» The task:
Please write the lines of the entries below as a JSON list of strings, one string per line, with blank lines and the pictures left out.
>> start Given data
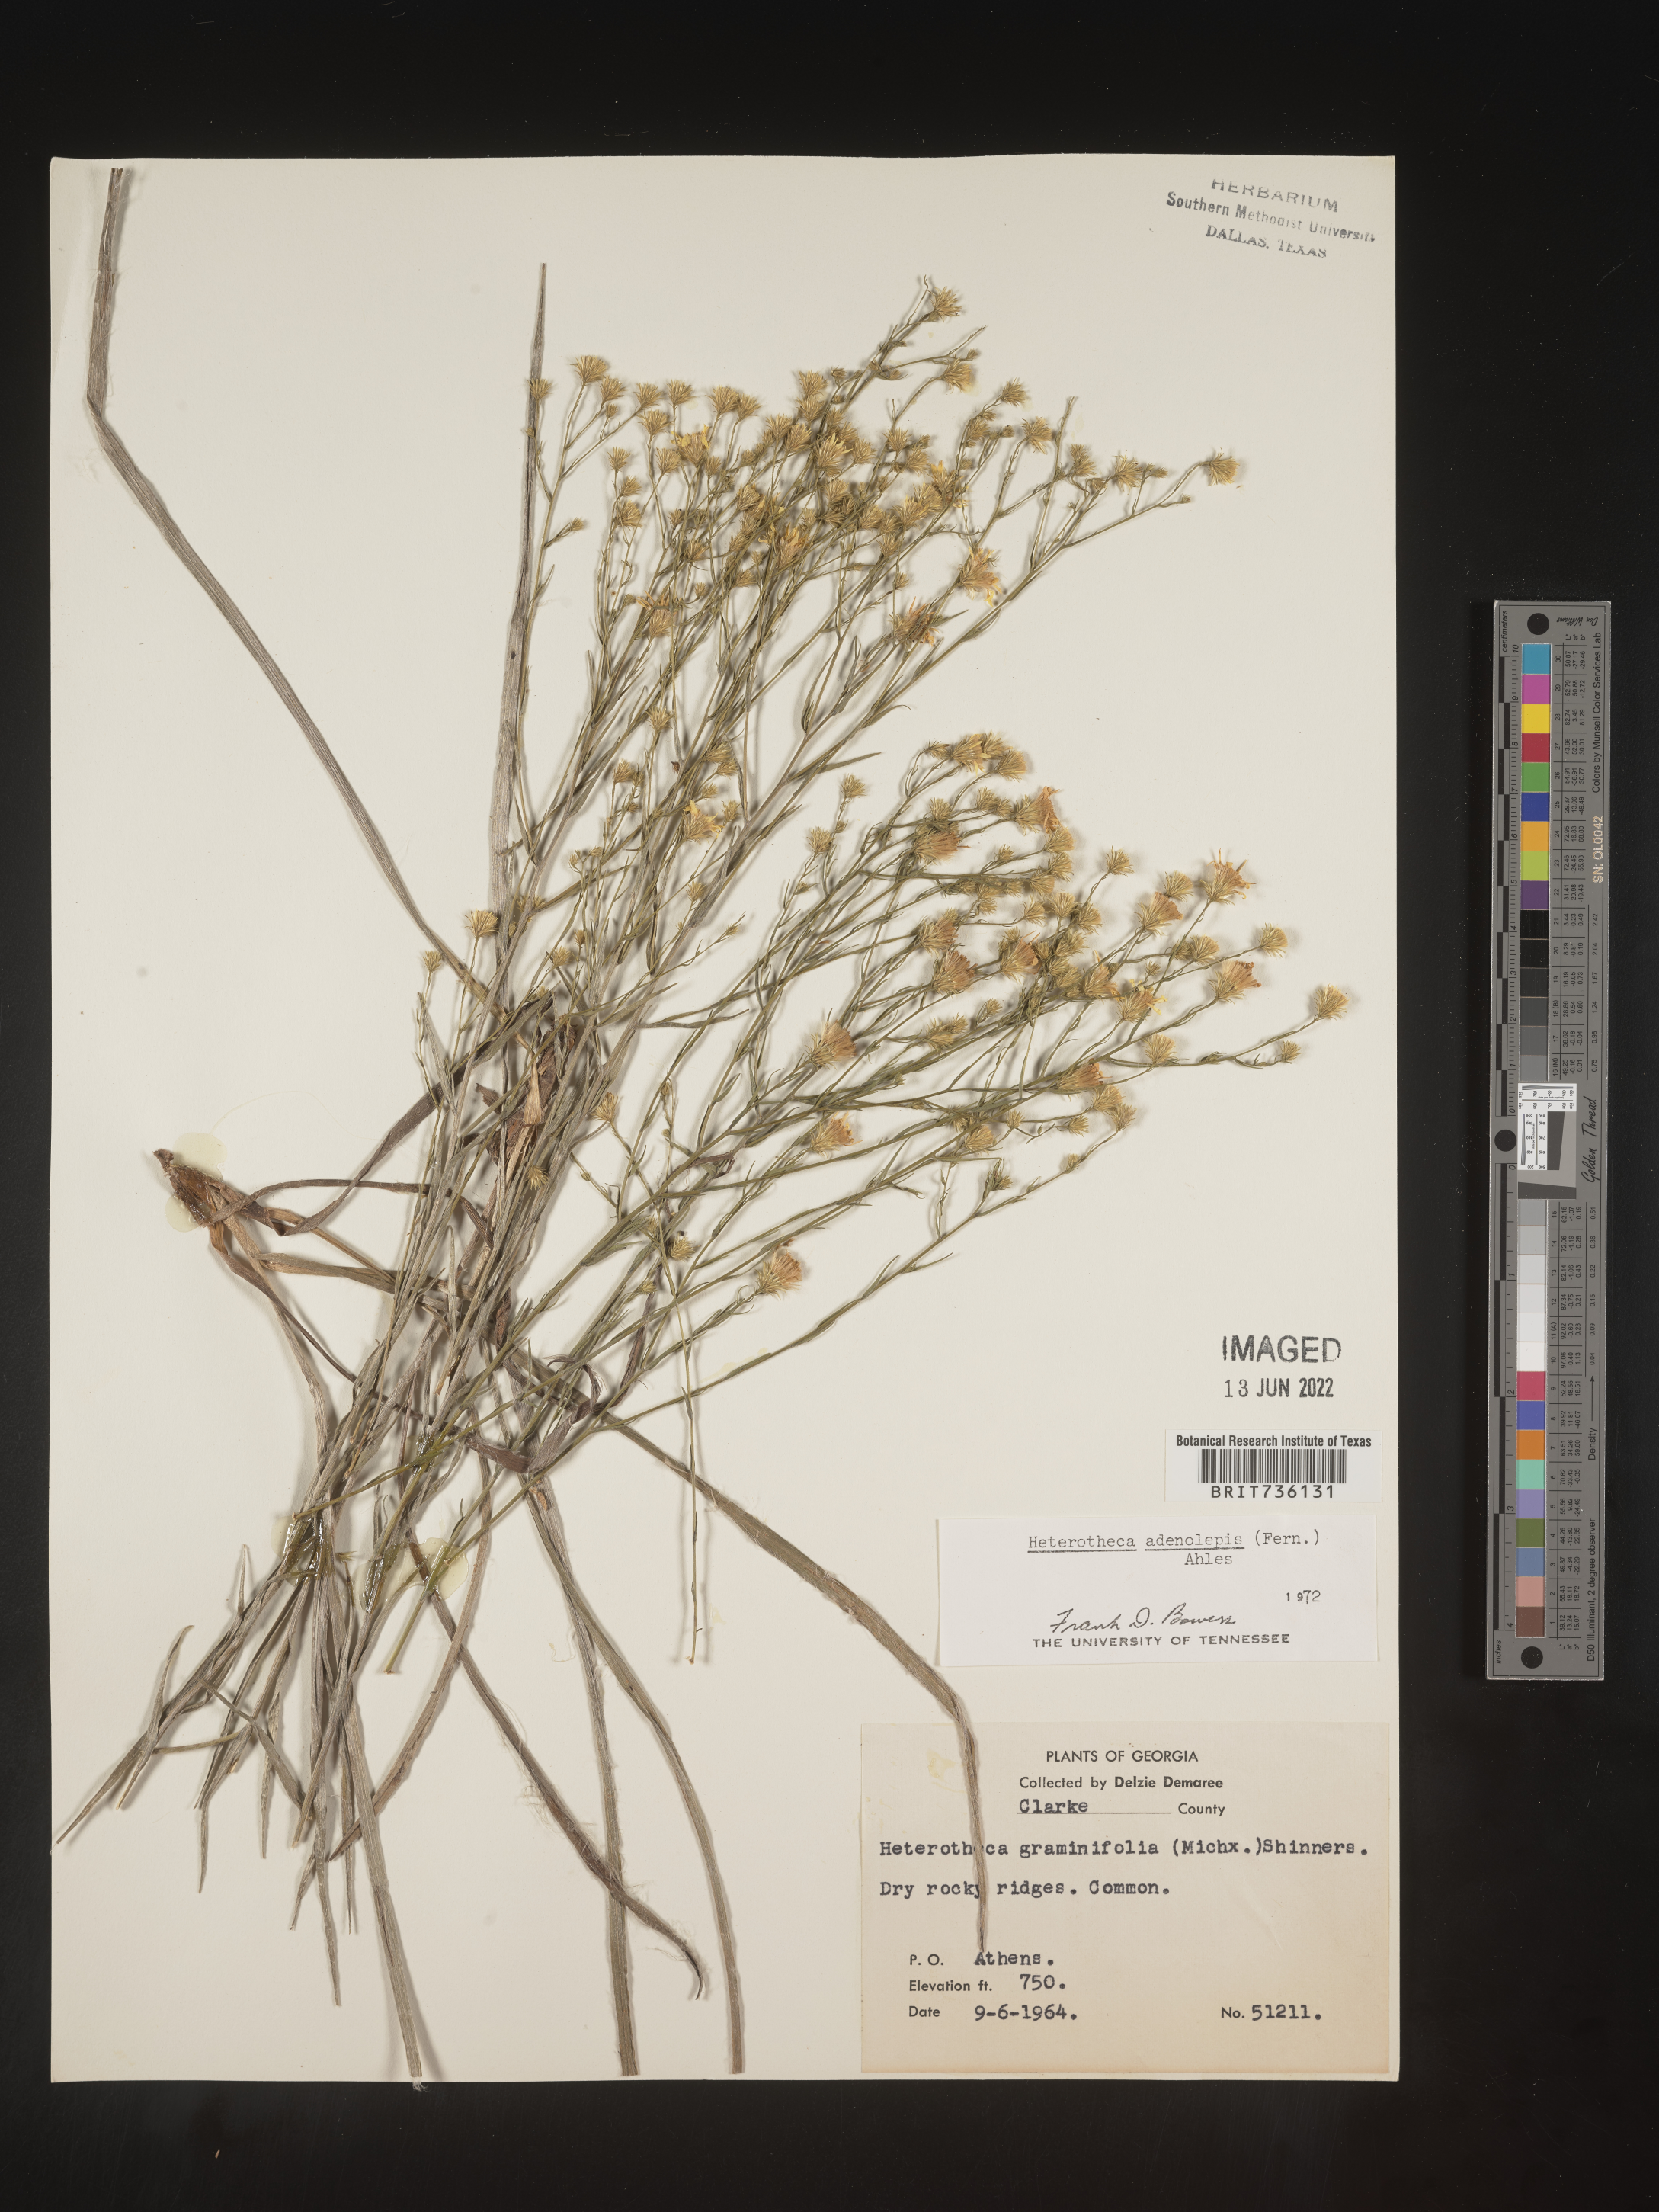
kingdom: Plantae
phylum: Tracheophyta
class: Magnoliopsida
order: Asterales
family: Asteraceae
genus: Pityopsis
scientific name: Pityopsis aspera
>> end Given data
» Exercise answer:
[
  "kingdom: Plantae",
  "phylum: Tracheophyta",
  "class: Magnoliopsida",
  "order: Asterales",
  "family: Asteraceae",
  "genus: Pityopsis",
  "scientific name: Pityopsis aspera"
]